Information about the dictionary format and part-of-speech tags used by mecab-ko-dic id documented in this Google Spreadsheet, linked to from mecab-ko-dic's repository readme.
Note how ko-dic has one less feature column than NAIST JDIC, and has an altogether different set of information (e.g. doesn't provide the "original form" of the word).
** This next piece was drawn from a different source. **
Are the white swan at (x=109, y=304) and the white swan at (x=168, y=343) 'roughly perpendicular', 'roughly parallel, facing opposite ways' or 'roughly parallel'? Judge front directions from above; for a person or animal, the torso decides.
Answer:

The tags are a slight modification of those specified by 세종 (Sejong), whatever that is. The mappings from Sejong to mecab-ko-dic's tag names are given in tab 태그 v2.0
on the above-linked spreadsheet.
The dictionary format is specified fully (in Korean) in tab 사전 형식 v2.0
of the spreadsheet. Any blank values default to *
.
Index |
Name (Korean) |
Name (English) |
Notes |
0 |
품사 태그 |
part-of-speech tag |
See 태그 v2.0 tab on spreadsheet |
1 |
의미 부류 |
meaning |
(too few examples for me to be sure) |
2 |
종성 유무 |
presence or absence |
T for true; F for false; else * |
3 |
읽기 |
reading |
usually matches surface, but may differ for foreign words e.g. Chinese character words |
4 |
타입 |
type |
One of: Inflect (활용); Compound (복합명사); or Preanalysis (기분석) |
5 |
첫번째 품사 |
first part-of-speech |
e.g. given a part-of-speech tag of "VV+EM+VX+EP", would return VV |
6 |
마지막 품사 |
last part-of-speech |
e.g. given a part-of-speech tag of "VV+EM+VX+EP", would return EP |
7 |
표현 |
expression |
활용, 복합명사, 기분석이 어떻게 구성되는지 알려주는 필드 – Fields that tell how usage, compound nouns, and key analysis are organized |
License
Kagome is licensed under the Apache License v2.0 and uses the MeCab-Ko model. See NOTICE.txt for license details.